Borislav Tomoski

Personal information
- Date of birth: 21 September 1972 (age 53)
- Place of birth: Skopje, SR Macedonia, SFR Yugoslavia
- Height: 1.75 m (5 ft 9 in)
- Position: Midfielder

Youth career
- Vojvodina

Senior career*
- Years: Team / Apps / (Gls)
- 1990–1991: Vojvodina / 7 / (0)
- 1991–1995: Teteks
- 1995–1997: Erzgebirge Aue / 65 / (3)
- 1997–1998: Hansa Rostock / 1 / (0)
- 1998–2002: Erzgebirge Aue / 119 / (8)
- 2002–2003: Rot-Weiss Essen / 26 / (1)
- 2003–2005: SC Paderborn / 54 / (0)
- 2005–2007: Chemnitzer FC / 36 / (0)
- 2007–2009: VfB Auerbach

International career
- 1994: Macedonia / 2 / (0)

= Borislav Tomoski =

Macedonian footballer

Borislav Tomoski (Macedonian Cyrillic: Борислав Томоски; born 21 September 1972) is a Macedonian former professional footballer who played as a midfielder.

==Club career==
Tomovski started playing with FK Vojvodina in the 1990–91 Yugoslav First League. In 1995, he moved to Germany to Erzgebirge Aue where he played until 2002, with the exception of the 1997–98 season during which he played at Bundesliga club Hansa Rostock.

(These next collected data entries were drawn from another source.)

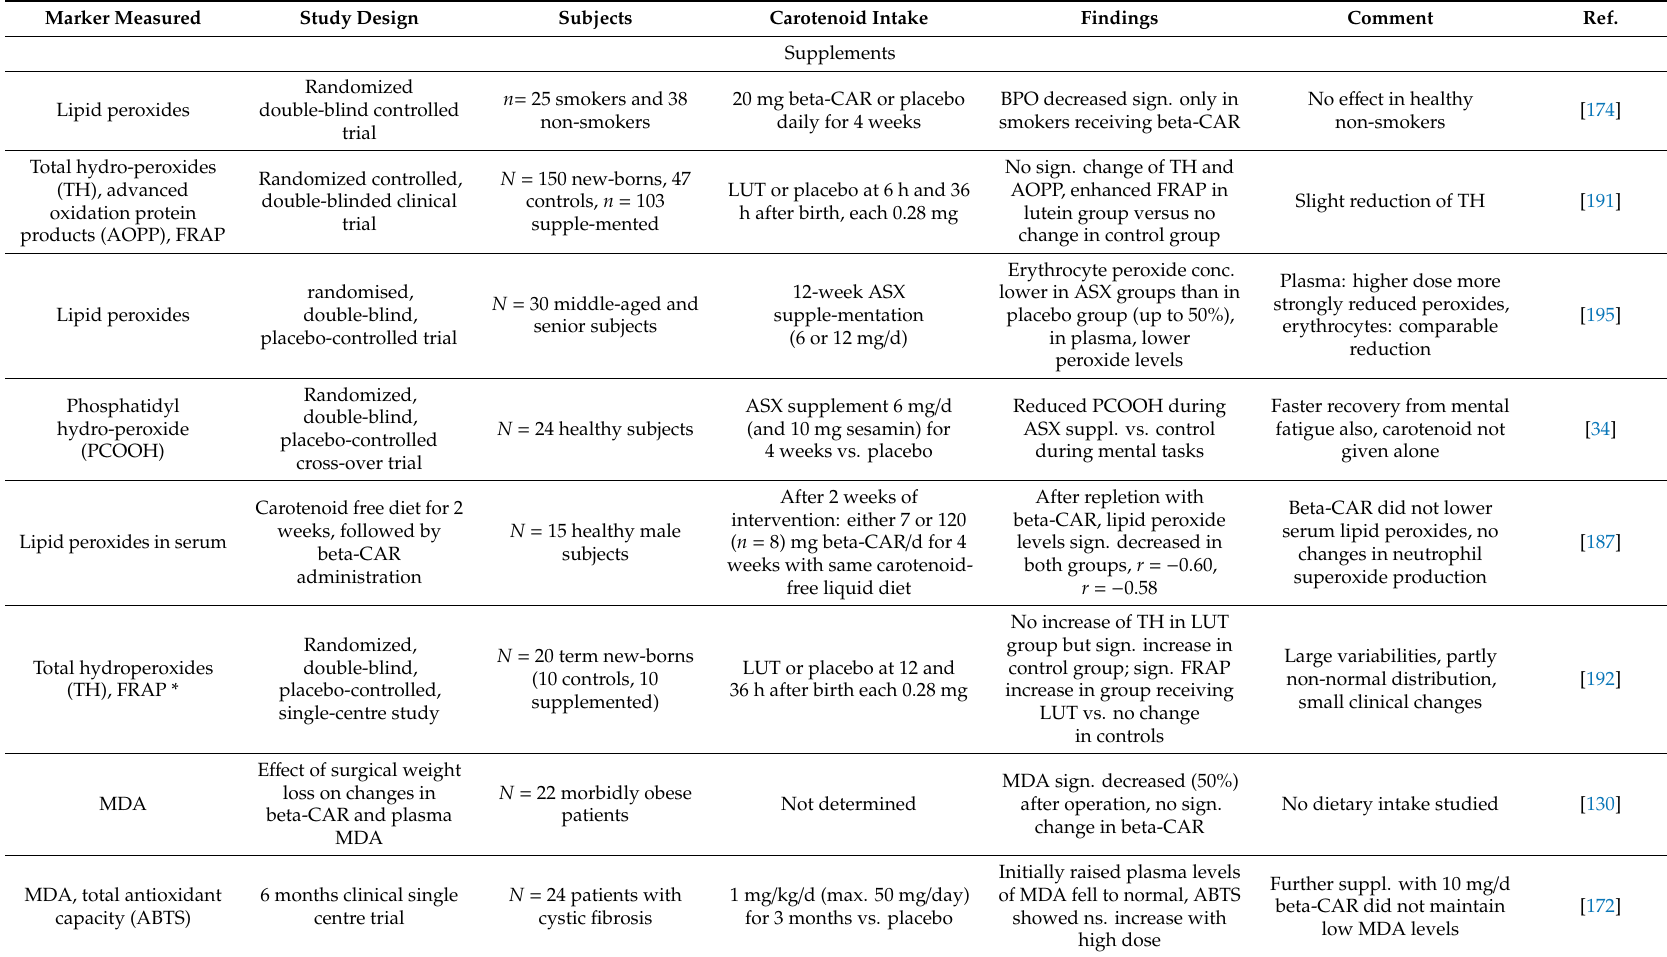
Table 4. Markers of oxidative stress in human intervention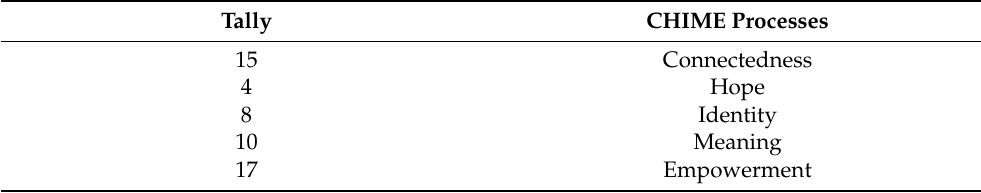
Table 4. Tally of relevance to CHIME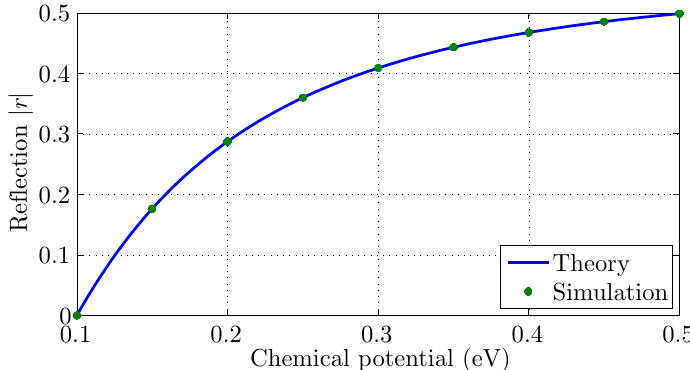
Figure 4. Reflection coefficient of a graphene surface wave due to chemical potential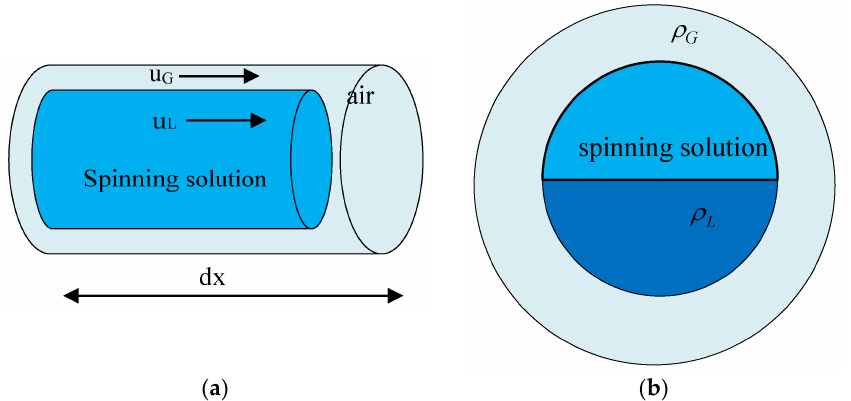
Figure 6. Schematic diagram of polymer gas–liquid slip. ( a ) Schematic diagram of intercepted fiber gas–liquid slip. ( b ) Schematic diagram of gas–liquid interface.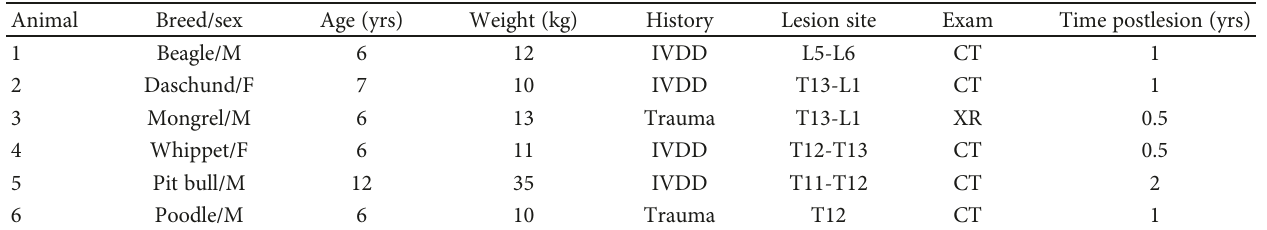
Table 1: Summary of clinical data of dogs with SCI transplanted with allogeneic adipose tissue-derived mesenchymal stem cells. Animal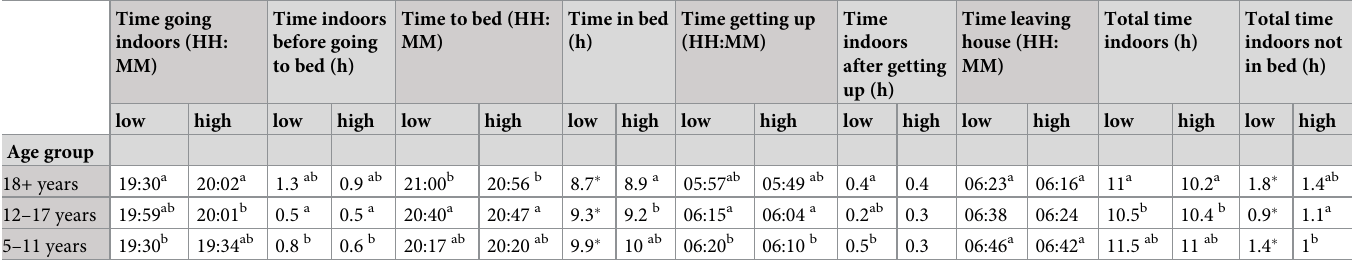
Low: Low transmission season. High: High transmissions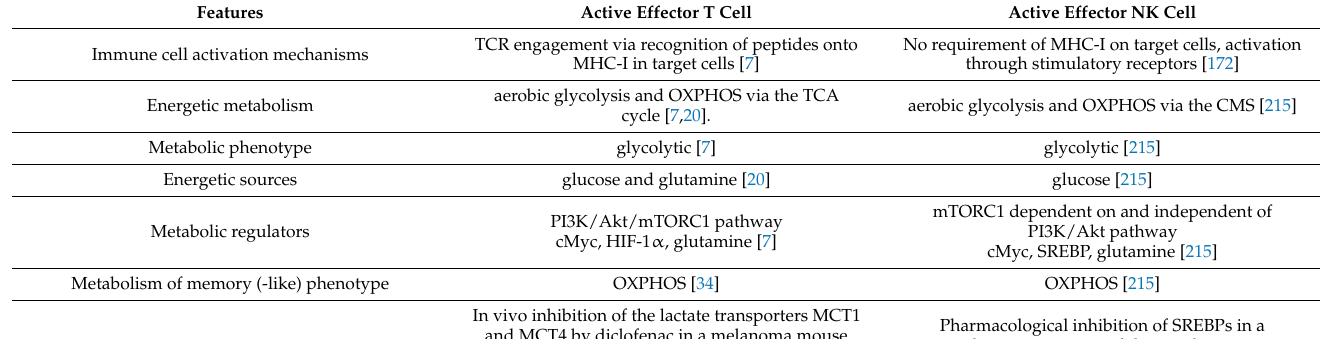
Table 1. Comparison between T and NK cell recognition mechanisms, metabolic features, approaches to improve effectivity of adoptive cell transfer, CAR designs boosting their metabolism and strategies to improve metabolic fitness of CAR-expressing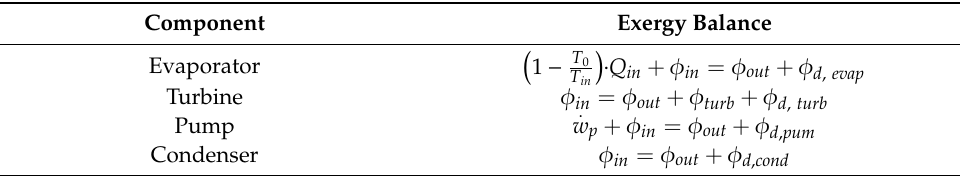
Table 1. Exergy balance applied to each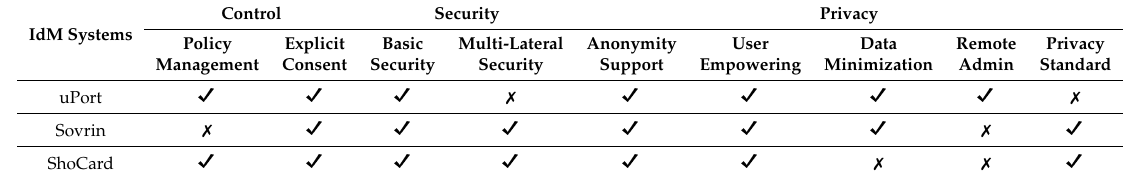
Table 1. Identity management system’s comparison table. IdM, identity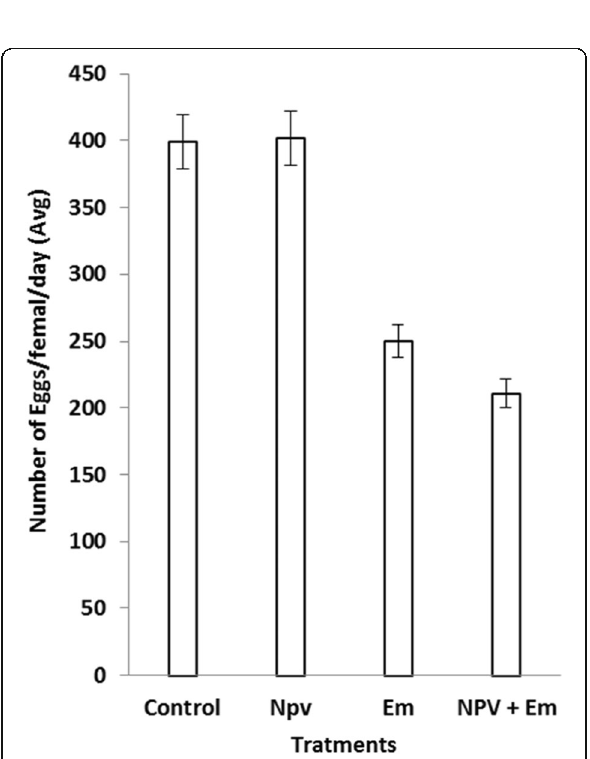
Fig. 6 Median lethal inactivation time (LIT 50 ) of Spodoptera littoralis 2nd instar larvae treated with Spli MNPV, Em, and Em Lc 50 + Spli MNPV Lc 99 all exposed to different natural sunlight periods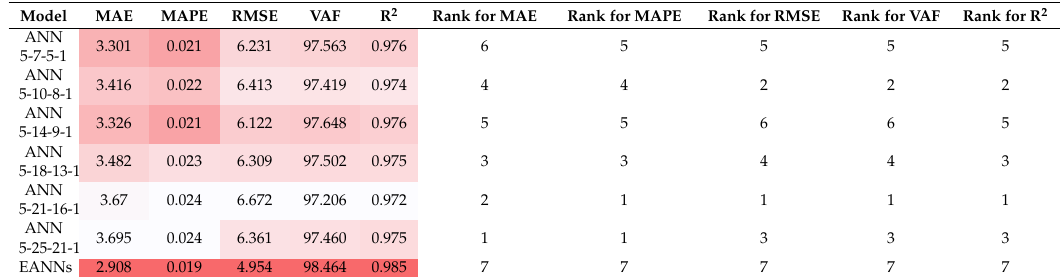
Table 2. Statistical indexes of the models for a set of data in the training.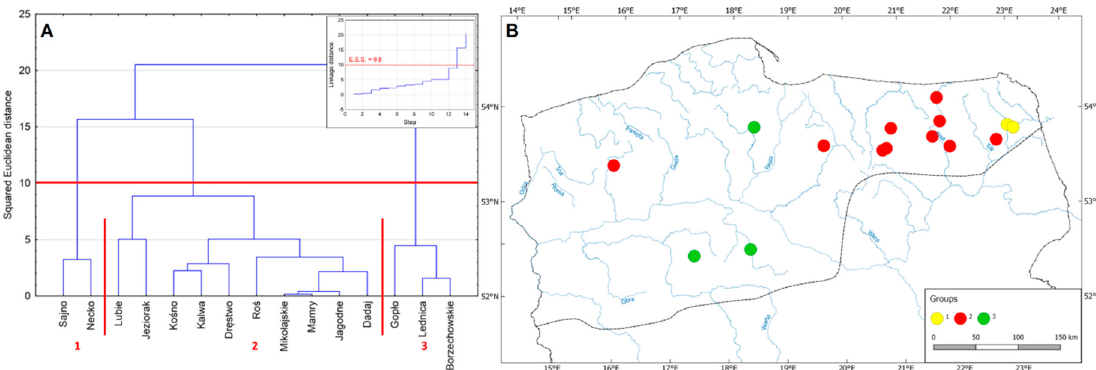
Figure 2. Dendrogram of grouping lakes by values of correlation coefficients of monthly AO indices with monthly water levels and the plot of the linkage distance ( A ); Spatial distribution of lakes in the performed grouping ( B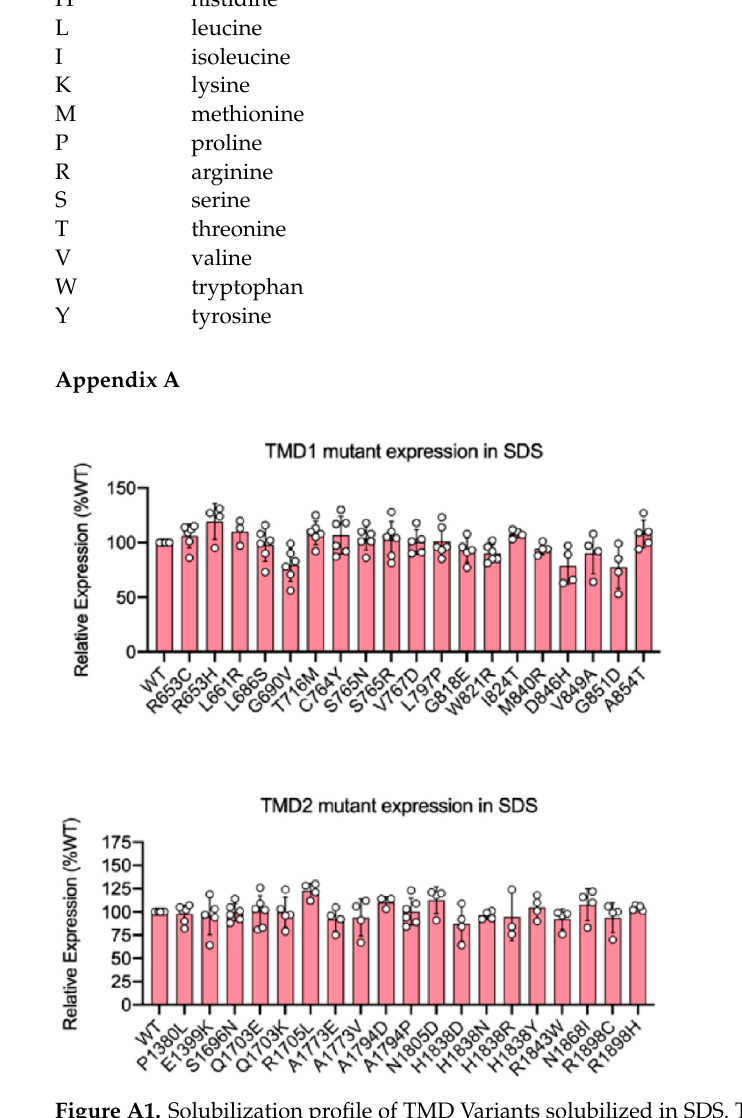
Figure A1. Solubilization profile of TMD Variants solubilized in SDS. The TMD1 and TMD2 variants were expressed in HEK293T cells and subsequently solubilized in SDS buffer for analysis on Western blots labeled for ABCA4 following SDS gel electrophoresis. Data is the mean ± SD for the indicated number of experiments. The majority of the variants expressed at within 80% of WT levels.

After 2002, he stayed in Germany playing for Rot-Weiss Essen, SC Paderborn, Chemnitzer FC, and VfB Auerbach.

==International career==
Tomoski made his senior debut for Macedonia in a March 1994 friendly match against Slovenia and has earned a total of two caps, scoring no goals. His second and final international was an August 1994 friendly against Turkey.